As Forças Morais são, basicamente, a expressão psicossocial, secundada pela
expressão política do Poder Nacional.
33
4.1.3 Tempo (T)
O tempo pode ser interpretado como o prazo disponível de que dispõe o Estado
para o atingimento de seus objetivos e, também, o momento adequado para a aplicação
da estratégia, de modo a aproveitar uma vulnerabilidade ou deficiência do oponente.
Em um mundo cada vez mais globalizado as informações fluem de forma
instantânea e se universalizam como um rastilho de pólvora, provocando na opinião
pública manifestações de apoio, de indignação ou de indiferença ante a informação
divulgada.
Com efeito, a partir da queda do muro de Berlim, o fator “K” adquiriu
preponderância sobre os demais, uma vez que a liberdade de ação dos Estados está
condicionada, principalmente, a reação da opinião pública e da comunidade internacional.
Desta forma, o emprego do poder militar em um ambiente de não-guerra requer,
necessariamente, que seja precedido de uma preparação da opinião pública interna e
externa, de modo a angariar simpatia ou, no máximo, indiferença à causa propugnada.
Tal preparação passa, com algumas variações, por etapas, onde se procura incutir
na população, por meio da propaganda maciça, um clima favorável à ação pretendida,
explorando, de acordo com a conveniência desejada argumentos como:
- Justiça da causa.
- Defesa da liberdade, da democracia, da liberdade de escolha etc...
- Combate ao terrorismo, ao narcotráfico etc..
- Proteção às minorias, ao meio ambiente, aos direitos humanos etc..
A conquista de corações e mentes deve ser cuidadosamente planejada de modo a
respaldar a ação militar antes, durante e depois das operações junto a todos os públicos
envolvidos, inclusive à opinião pública adversária.
34
5 RESTRIÇÕES À APLICAÇÃO DO PODER MILITAR EM UM AMBIENTE DE NÃO-
GUERRA NO EXTERIOR
"O tempo é o único bem totalmente irrecuperável.

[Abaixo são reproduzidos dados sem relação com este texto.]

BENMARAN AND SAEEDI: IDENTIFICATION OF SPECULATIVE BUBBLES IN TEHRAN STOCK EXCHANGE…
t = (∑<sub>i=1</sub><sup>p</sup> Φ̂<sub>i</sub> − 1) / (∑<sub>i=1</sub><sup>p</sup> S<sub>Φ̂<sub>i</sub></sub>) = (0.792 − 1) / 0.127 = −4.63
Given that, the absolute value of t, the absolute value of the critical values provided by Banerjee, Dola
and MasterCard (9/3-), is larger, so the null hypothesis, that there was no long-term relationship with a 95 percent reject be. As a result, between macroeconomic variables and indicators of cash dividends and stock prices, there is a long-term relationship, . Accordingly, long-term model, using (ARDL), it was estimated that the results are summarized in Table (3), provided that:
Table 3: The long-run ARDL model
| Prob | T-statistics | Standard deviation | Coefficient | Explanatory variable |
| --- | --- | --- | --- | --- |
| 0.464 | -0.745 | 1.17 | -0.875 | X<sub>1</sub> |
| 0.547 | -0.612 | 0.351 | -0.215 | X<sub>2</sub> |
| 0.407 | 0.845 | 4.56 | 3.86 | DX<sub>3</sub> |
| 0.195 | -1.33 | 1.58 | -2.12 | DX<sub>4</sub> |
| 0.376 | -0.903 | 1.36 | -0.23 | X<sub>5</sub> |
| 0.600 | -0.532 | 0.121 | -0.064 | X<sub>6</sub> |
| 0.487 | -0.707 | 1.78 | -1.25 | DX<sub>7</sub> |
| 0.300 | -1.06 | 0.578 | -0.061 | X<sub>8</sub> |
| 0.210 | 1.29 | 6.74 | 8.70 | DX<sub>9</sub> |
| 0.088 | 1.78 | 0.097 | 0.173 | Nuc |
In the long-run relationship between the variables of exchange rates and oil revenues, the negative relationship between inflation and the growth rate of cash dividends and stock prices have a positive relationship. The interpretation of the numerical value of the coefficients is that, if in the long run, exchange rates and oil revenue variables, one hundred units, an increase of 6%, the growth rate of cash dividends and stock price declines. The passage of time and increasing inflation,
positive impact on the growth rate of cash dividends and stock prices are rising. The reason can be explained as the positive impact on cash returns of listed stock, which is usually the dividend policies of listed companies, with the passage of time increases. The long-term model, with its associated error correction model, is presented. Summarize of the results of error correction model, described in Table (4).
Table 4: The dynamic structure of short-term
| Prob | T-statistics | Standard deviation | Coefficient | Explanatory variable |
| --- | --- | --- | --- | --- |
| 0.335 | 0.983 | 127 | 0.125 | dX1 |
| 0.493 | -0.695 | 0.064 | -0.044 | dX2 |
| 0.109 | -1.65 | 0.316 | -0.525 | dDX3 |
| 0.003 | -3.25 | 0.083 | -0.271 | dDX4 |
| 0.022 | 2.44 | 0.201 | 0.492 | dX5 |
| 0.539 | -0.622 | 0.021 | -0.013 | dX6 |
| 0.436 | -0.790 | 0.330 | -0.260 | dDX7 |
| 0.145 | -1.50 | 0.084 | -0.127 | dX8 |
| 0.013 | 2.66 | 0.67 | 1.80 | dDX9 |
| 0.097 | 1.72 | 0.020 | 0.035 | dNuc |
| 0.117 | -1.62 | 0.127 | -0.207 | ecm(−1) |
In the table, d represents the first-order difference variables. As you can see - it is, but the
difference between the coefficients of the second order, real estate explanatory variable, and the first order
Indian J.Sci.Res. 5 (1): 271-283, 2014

Recupera - se uma posição, um exército e até um país, mas o tempo perdido, jamais." (Napoleão Bonaparte)
O agravamento da Crise pode dar ensejo ao emprego do Poder Militar como último
argumento do Estado e já como prelúdio de um conflito armado de maiores proporções
em um ambiente de guerra convencional.
O engajamento dos meios militares na crise deve ocorrer de forma gradativa para
permitir uma avaliação por ambas as partes das consequências que poderão advir da
escalada do conflito; e da aceitação deste pela comunidade internacional .

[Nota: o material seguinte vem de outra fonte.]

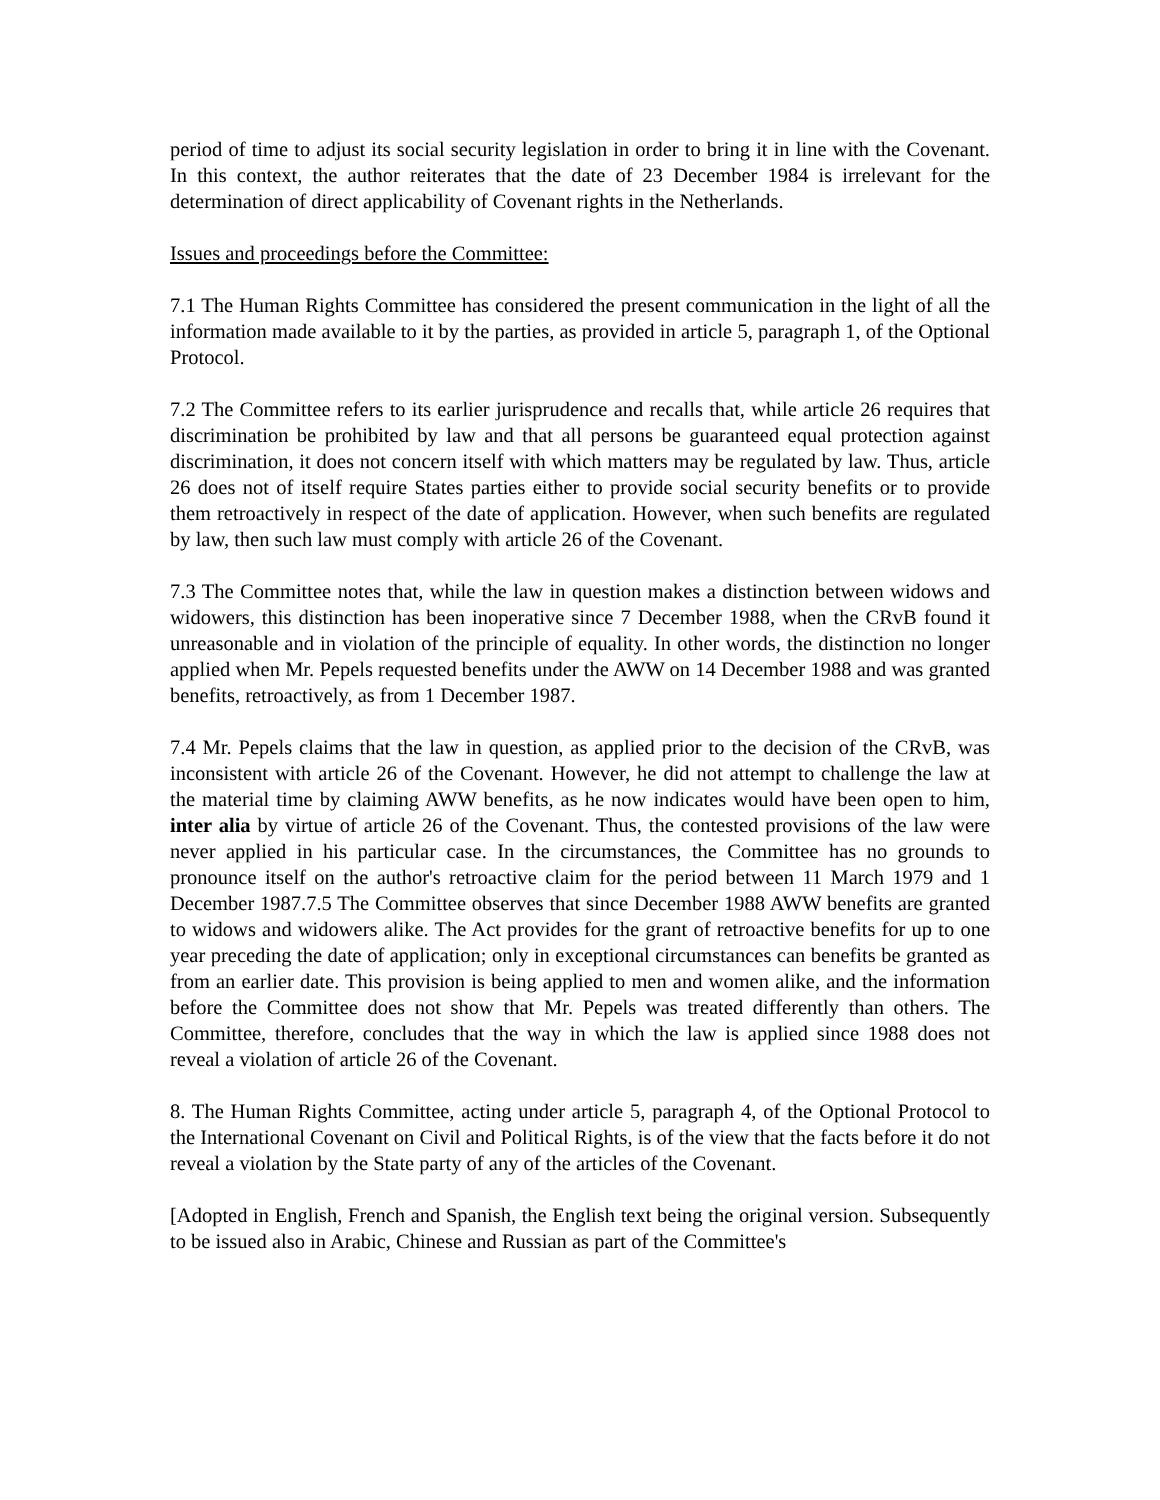period of time to adjust its social security legislation in order to bring it in line with the Covenant. In this context, the author reiterates that the date of 23 December 1984 is irrelevant for the determination of direct applicability of Covenant rights in the Netherlands.
Issues and proceedings before the Committee:
7.1 The Human Rights Committee has considered the present communication in the light of all the information made available to it by the parties, as provided in article 5, paragraph 1, of the Optional Protocol.
7.2 The Committee refers to its earlier jurisprudence and recalls that, while article 26 requires that discrimination be prohibited by law and that all persons be guaranteed equal protection against discrimination, it does not concern itself with which matters may be regulated by law. Thus, article 26 does not of itself require States parties either to provide social security benefits or to provide them retroactively in respect of the date of application. However, when such benefits are regulated by law, then such law must comply with article 26 of the Covenant.
7.3 The Committee notes that, while the law in question makes a distinction between widows and widowers, this distinction has been inoperative since 7 December 1988, when the CRvB found it unreasonable and in violation of the principle of equality. In other words, the distinction no longer applied when Mr. Pepels requested benefits under the AWW on 14 December 1988 and was granted benefits, retroactively, as from 1 December 1987.
7.4 Mr. Pepels claims that the law in question, as applied prior to the decision of the CRvB, was inconsistent with article 26 of the Covenant. However, he did not attempt to challenge the law at the material time by claiming AWW benefits, as he now indicates would have been open to him, inter alia by virtue of article 26 of the Covenant. Thus, the contested provisions of the law were never applied in his particular case. In the circumstances, the Committee has no grounds to pronounce itself on the author's retroactive claim for the period between 11 March 1979 and 1 December 1987.7.5 The Committee observes that since December 1988 AWW benefits are granted to widows and widowers alike. The Act provides for the grant of retroactive benefits for up to one year preceding the date of application; only in exceptional circumstances can benefits be granted as from an earlier date. This provision is being applied to men and women alike, and the information before the Committee does not show that Mr. Pepels was treated differently than others. The Committee, therefore, concludes that the way in which the law is applied since 1988 does not reveal a violation of article 26 of the Covenant.
8. The Human Rights Committee, acting under article 5, paragraph 4, of the Optional Protocol to the International Covenant on Civil and Political Rights, is of the view that the facts before it do not reveal a violation by the State party of any of the articles of the Covenant.
[Adopted in English, French and Spanish, the English text being the original version. Subsequently to be issued also in Arabic, Chinese and Russian as part of the Committee's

Dessa maneira, a condução das operações militares deve ser feita de forma
criteriosa de modo a não permitir a exploração pelo oponente de ações mal planejadas ou
executadas.
Assim, cresce de importância a atividade de inteligência de modo a detectar os
diferentes centros de gravidade9 do Poder Nacional adversário, de modo a permitir a sua
neutralização.
9 Centro de gravidade é o ponto no organismo do Estado adversário (militar, político, territorial, econômico
ou social) que caso seja conquistado, ou o inimigo dele perca o efetivo controle, toda sua estrutura de poder desmoronará. O conhecimento do centro de gravidade condiciona o objetivo ou os objetivos militares, que devem ser escolhidos. (EB, Manual de Estratégia, C-124-1, 2004)
Figura Nr 10 : Invasão do Iraque - Bombardeio a centro de gravidade Iraquiano Fonte: Wikipedia (2012)
35
Figura Nr 11: Retorno dos militares mortos no Haiti Fonte: Wikipedia (2012)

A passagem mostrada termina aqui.